Client errors rate

I’m trying to figure out how to reduce number of client errors that appear while running pgbench performance tests.

Testing environment:

  • CockroachDB cluster v21.1.5, 8 bare-metal servers, each server has 16 CPU, 64 GB RAM, Ubuntu 20.04 and NVMe disks.
  • Mean network latency between nodes is 6ms.
  • pgbench v10.17 runs on a separate server.
  • pgbench connects to only one node of CockroachDB cluster. No load balancer.

Below is a snippet of my bash script.
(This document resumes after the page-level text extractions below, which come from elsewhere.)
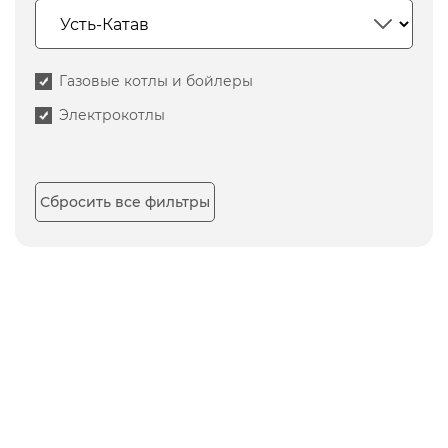
Газовые котлы и бойлеры
Электрокотлы
Сбросить все фильтры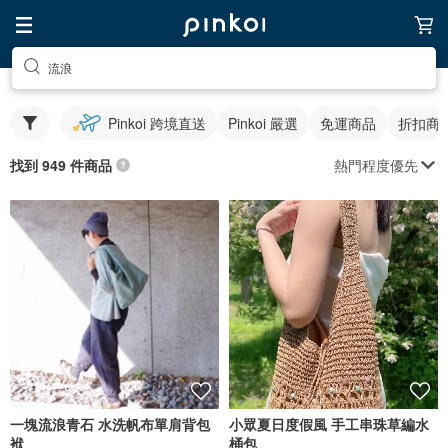
流浪
Pinkoi 跨境直送
Pinkoi 嚴選
免運商品
折扣商
熱門程度優先
找到 949 件商品
一塊流浪青石 水洗帆布單肩背包
小眾夏日度假風 手工串珠草編水
袱
桶包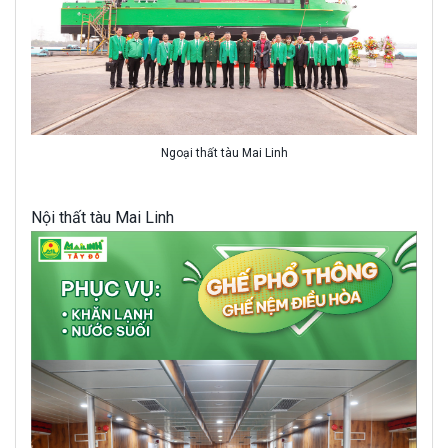
Ngoại thất tàu Mai Linh
Nội thất tàu Mai Linh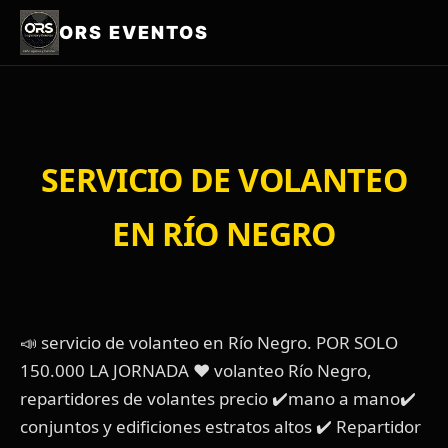
ORS EVENTOS
SERVICIO DE VOLANTEO
EN RÍO NEGRO
📣 servicio de volanteo en Río Negro. POR SOLO
150.000 LA JORNADA ❤️ volanteo Río Negro,
repartidores de volantes precio ✔️mano a mano✔️
conjuntos y edificiones estratos altos ✔️ Repartidor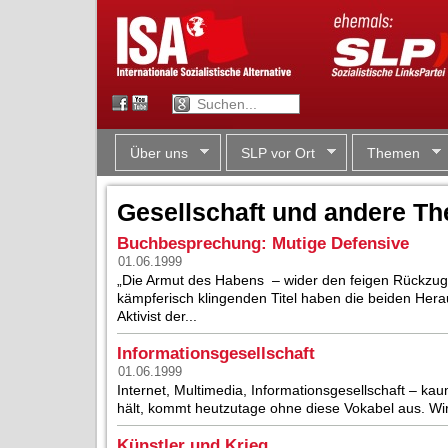
Über uns
SLP vor Ort
Themen
Gesellschaft und andere T
Buchbesprechung: Mutige Defensive
01.06.1999
„Die Armut des Habens – wider den feigen Rückzug
kämpferisch klingenden Titel haben die beiden He
Aktivist der...
Informationsgesellschaft
01.06.1999
Internet, Multimedia, Informationsgesellschaft – kau
hält, kommt heutzutage ohne diese Vokabel aus. Wir 
Künstler und Krieg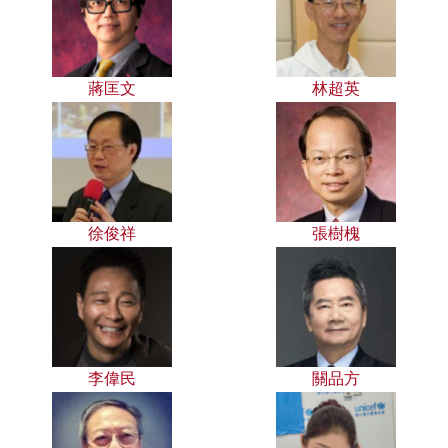
蔣匡文
林超英
徐俊祥
張樹槐
李偉民
關品方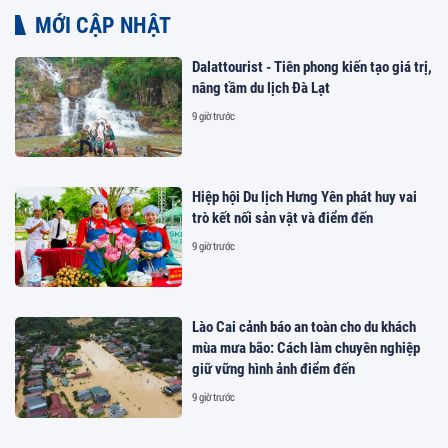
MỚI CẬP NHẬT
Dalattourist - Tiên phong kiến tạo giá trị,
nâng tầm du lịch Đà Lạt
9 giờ trước
Hiệp hội Du lịch Hưng Yên phát huy vai
trò kết nối sản vật và điểm đến
9 giờ trước
Lào Cai cảnh báo an toàn cho du khách
mùa mưa bão: Cách làm chuyên nghiệp
giữ vững hình ảnh điểm đến
9 giờ trước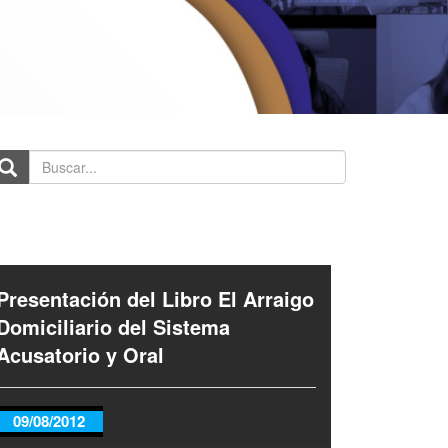
scar...
Presentación del Libro El Arraigo
Domiciliario del Sistema
Acusatorio y Oral
09/08/2012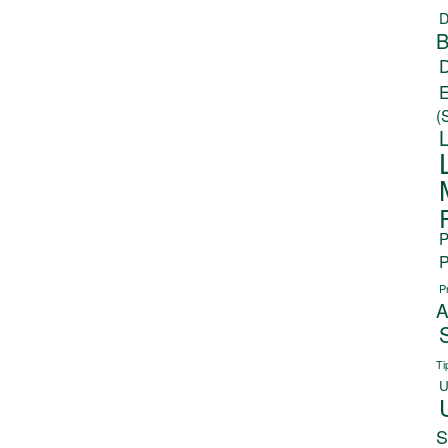
D
B
(
P
P
P
A
Ti
U
S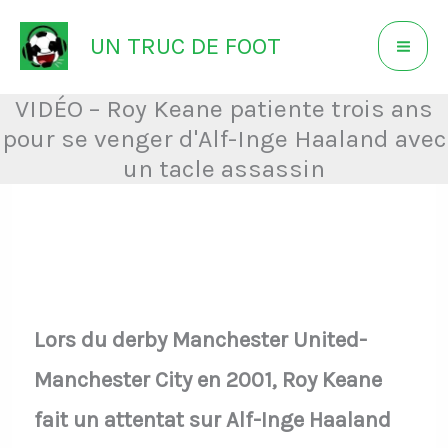
Aller
UN TRUC DE FOOT
au
contenu
VIDÉO – Roy Keane patiente trois ans
pour se venger d'Alf-Inge Haaland avec
un tacle assassin
Lors du derby Manchester United-
Manchester City en 2001, Roy Keane
fait un attentat sur Alf-Inge Haaland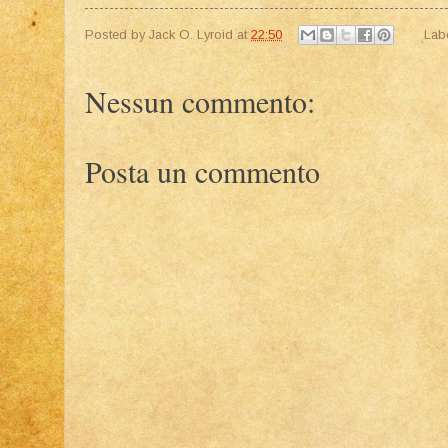
Posted by
Jack O. Lyroid
at
22:50
Lab
Nessun commento:
Posta un commento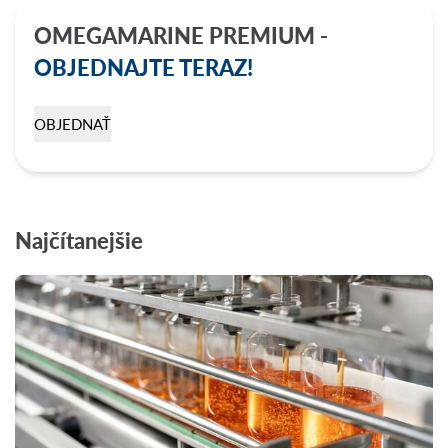
OMEGAMARINE PREMIUM -
OBJEDNAJTE TERAZ!
OBJEDNAŤ
Najčítanejšie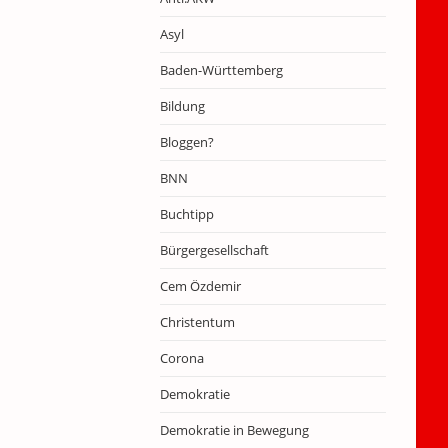
Asyl
Baden-Württemberg
Bildung
Bloggen?
BNN
Buchtipp
Bürgergesellschaft
Cem Özdemir
Christentum
Corona
Demokratie
Demokratie in Bewegung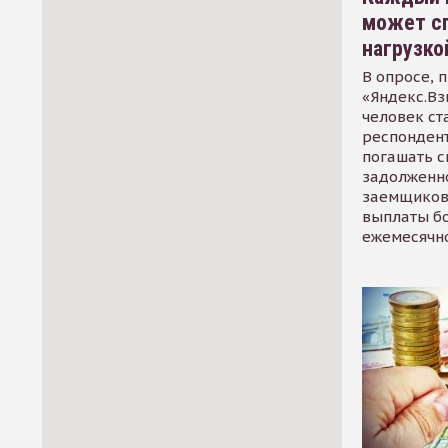
может сп
нагрузко
В опросе, 
«Яндекс.Вз
человек ст
респондент
погашать 
задолженно
заемщиков
выплаты б
ежемесячн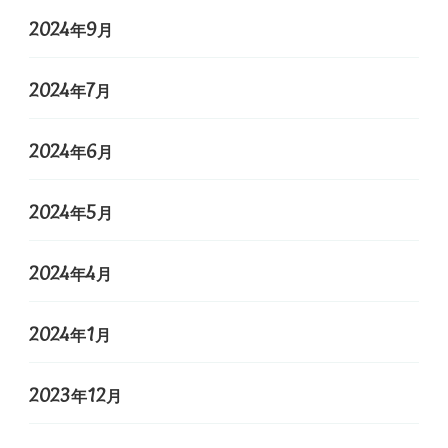
2024年9月
2024年7月
2024年6月
2024年5月
2024年4月
2024年1月
2023年12月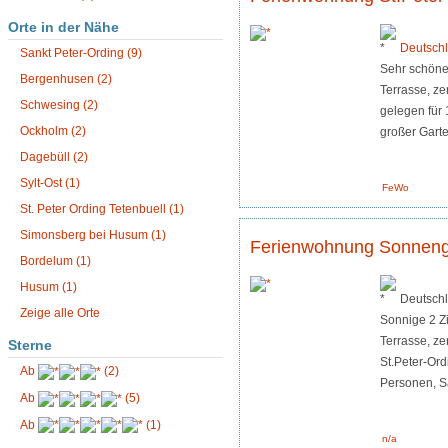
Orte in der Nähe
Deutsch
Sankt Peter-Ording (9)
Sehr schöne
Bergenhusen (2)
Terrasse, ze
Schwesing (2)
gelegen für 
Ockholm (2)
großer Garte
Dagebüll (2)
Sylt-Ost (1)
FeWo
St. Peter Ording Tetenbuell (1)
Simonsberg bei Husum (1)
Ferienwohnung Sonnengl
Bordelum (1)
Husum (1)
Deutschl
Zeige alle Orte
Sonnige 2 Z
Terrasse, zen
Sterne
St.Peter-Ord
Ab
(2)
Personen, Sa
Ab
(5)
Ab
(1)
n/a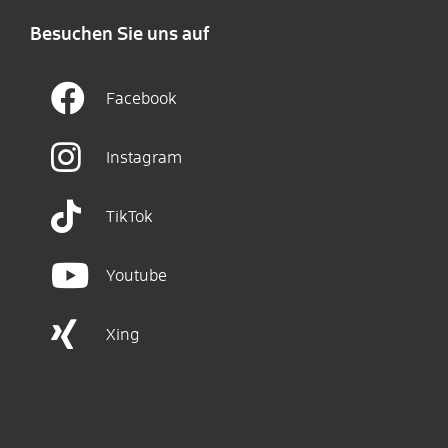
Besuchen Sie uns auf
Facebook
Instagram
TikTok
Youtube
Xing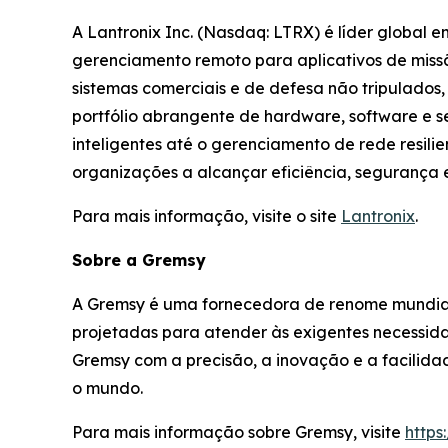
A Lantronix Inc. (Nasdaq: LTRX) é líder global 
gerenciamento remoto para aplicativos de missão
sistemas comerciais e de defesa não tripulados,
portfólio abrangente de hardware, software e ser
inteligentes até o gerenciamento de rede resili
organizações a alcançar eficiência, segurança
Para mais informação, visite o site
Lantronix
.
Sobre a Gremsy
A Gremsy é uma fornecedora de renome mundial
projetadas para atender às exigentes necessid
Gremsy com a precisão, a inovação e a facilida
o mundo.
Para mais informação sobre Gremsy, visite
https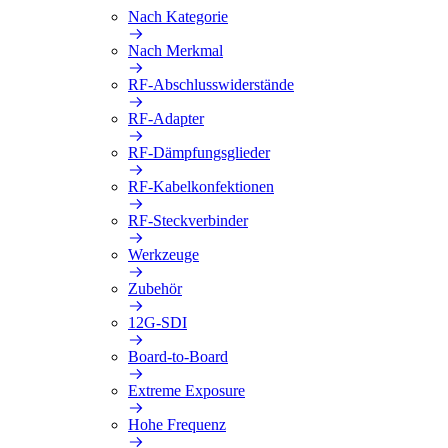
Nach Kategorie
Nach Merkmal
RF-Abschlusswiderstände
RF-Adapter
RF-Dämpfungsglieder
RF-Kabelkonfektionen
RF-Steckverbinder
Werkzeuge
Zubehör
12G-SDI
Board-to-Board
Extreme Exposure
Hohe Frequenz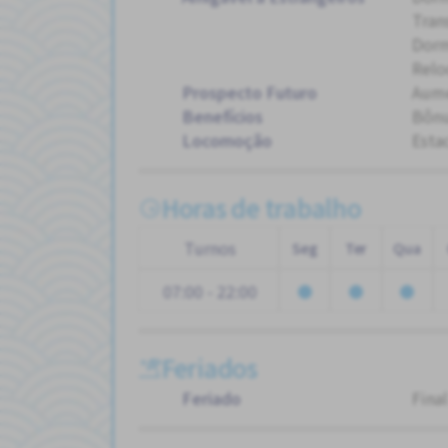
Tran
Dorm
Relo
Prospecto Futuro
Aum
Benefícios
Bôn
Locomoção
Esta
Horas de trabalho
Turnos
Seg
Ter
Qua
07:00 - 22:00
Feriados
Feriado
Fina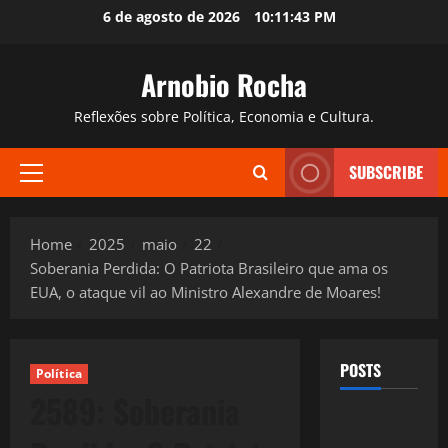
Skip
6 de agosto de 2026
10:11:44 PM
to
content
Arnobio Rocha
Reflexões sobre Política, Economia e Cultura.
SUBSCRIBE
Primary
Menu
Home
2025
maio
22
Soberania Perdida: O Patriota Brasileiro que ama os
EUA, o ataque vil ao Ministro Alexandre de Moares!
POSTS
Política
2589: Soberania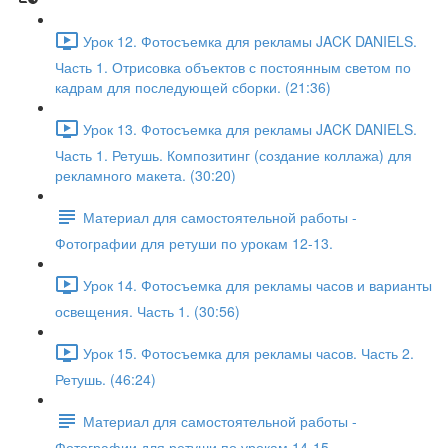
Урок 12. Фотосъемка для рекламы JACK DANIELS.
Часть 1. Отрисовка объектов с постоянным светом по
кадрам для последующей сборки. (21:36)
Урок 13. Фотосъемка для рекламы JACK DANIELS.
Часть 1. Ретушь. Композитинг (создание коллажа) для
рекламного макета. (30:20)
Материал для самостоятельной работы -
Фотографии для ретуши по урокам 12-13.
Урок 14. Фотосъемка для рекламы часов и варианты
освещения. Часть 1. (30:56)
Урок 15. Фотосъемка для рекламы часов. Часть 2.
Ретушь. (46:24)
Материал для самостоятельной работы -
Фотографии для ретуши по урокам 14-15.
Iterations are added as not every single run of pgbench returns errors.

for i in {1..10}; do
    psql "${CONNECTION_STRING}" -c "CREATE DATABASE pgbench"
    pgbench --init --scale 1 --no-vacuum "${CONNECTION_STRING}"
    pgbench -r --jobs=16 --client=128 --protocol=simple --time=60 -b simple-update --scale=1 --no-vacuum "${CONNECTION_STRING}"
    psql "${CONNECTION_STRING}" -c "DROP DATABASE pgbench"
done

During that benchmark test, about 600 errors appear (I guess the statistics depends on cluster settings). There are two types of errors:

  • RETRY_ASYNC_WRITE_FAILURE
  • ABORT_REASON_NEW_LEASE_PREVENTS_TXN

Interestingly, on 3-nodes Docker cluster only ABORT_REASON_NEW_LEASE_PREVENTS_TXN errors appear, while on 1-node Docker cluster neither of these errors occur.

I guess the error rate somehow depends on the cluster settings. Is there any cluster/replication parameter which makes above mentioned errors less likely?

I would appreciate any suggestions.

Hello @tjel,

Our docs on Transaction Retry Errors may help explain what kinds of errors you are seeing. It seems like these errors might occur when the nodes try to replicate (which is why you may not be seeing errors when there is only one node). I’m afraid I don’t know much about pgbench, so I can’t say if these kinds of errors or volume are expected.